If your map (Q) matches reality (P), there’s no extra cost: KL divergence is zero. The more your map differs from reality, the more you overpay—KL divergence increases.

Intuition

Step 1: Entropy (H(P)) is the expected “surprise” (bits needed) when you see outcomes from P, using codes tailored for P.

Step 2: Cross-entropy (H(P,Q)) is the expected “surprise” when you see outcomes from P, but use codes tailored for Q.

Step 3: The difference is the penalty for using codes built for Q instead of P—that’s KL divergence.

It’s like packing for a trip based on a weather forecast (your model, Q). If the real weather (P) is different, you’ll bring the wrong clothes and have to buy or improvise—KL divergence measures your average “unpreparedness.”

For our case, we get —

  • KL(P || Q1): 0.124
  • KL(P || Q2): 0.262

So we see that the normal distribution is much better choice than the exponential distribution!

Can we optimize?

Let’s try to optimize the performance of the Exponential distribution and see if its value can be lower than Normal.
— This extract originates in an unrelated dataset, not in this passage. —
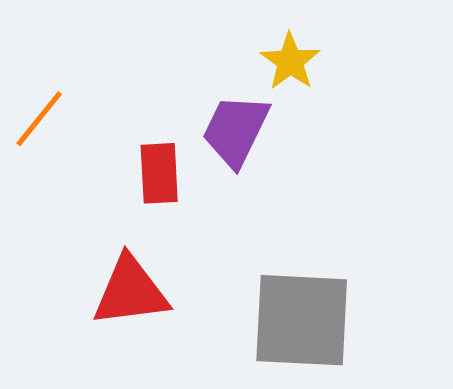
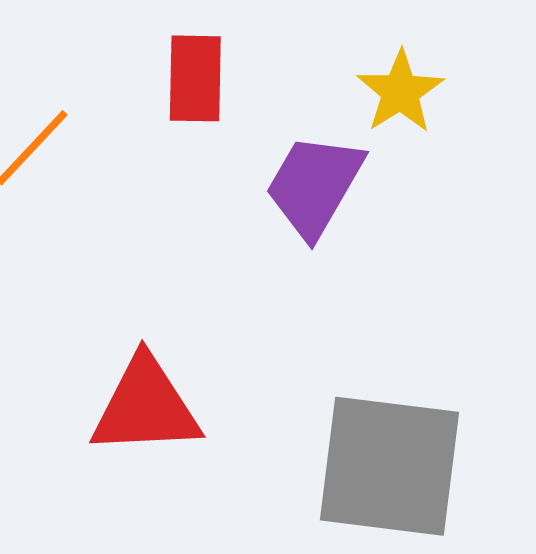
red rectangle: (159, 173) -> (195, 78), moved

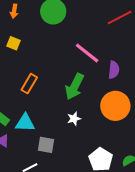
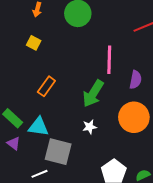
pink line: (87, 53) -> (109, 60), turned 48
gray square: (46, 145) -> (58, 152), size x1.5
We just need to solve this optimization problem:

\[\arg \min_{\lambda}(KL(P||Q))\]

At the minimum value we get the value of $\lambda$ as 0.9999

And the lowest KL Divergence comes out to be — 0.2549

So normal is still better!

Optimization Results

So our best bet for the problem is the normal model, which is —

Final Model

Conclusion

Through Dr. Maya’s hospital wait time analysis, we’ve seen how KL divergence serves as a powerful tool for model selection. By comparing how well different probability distributions capture the true data distribution, we can make informed decisions about which models to use in real-world applications.

The key takeaways:

  • KL divergence measures the “cost” of using an approximate distribution instead of the true one
  • Lower KL divergence indicates a better model fit
  • Even with optimization, some model families may inherently be poor fits for certain data patterns
  • The normal distribution proved superior to the exponential distribution for modeling hospital wait times

This practical approach to understanding KL divergence shows its value beyond theoretical statistics—it’s a crucial tool for data scientists making modeling decisions that impact real-world systems like hospital efficiency.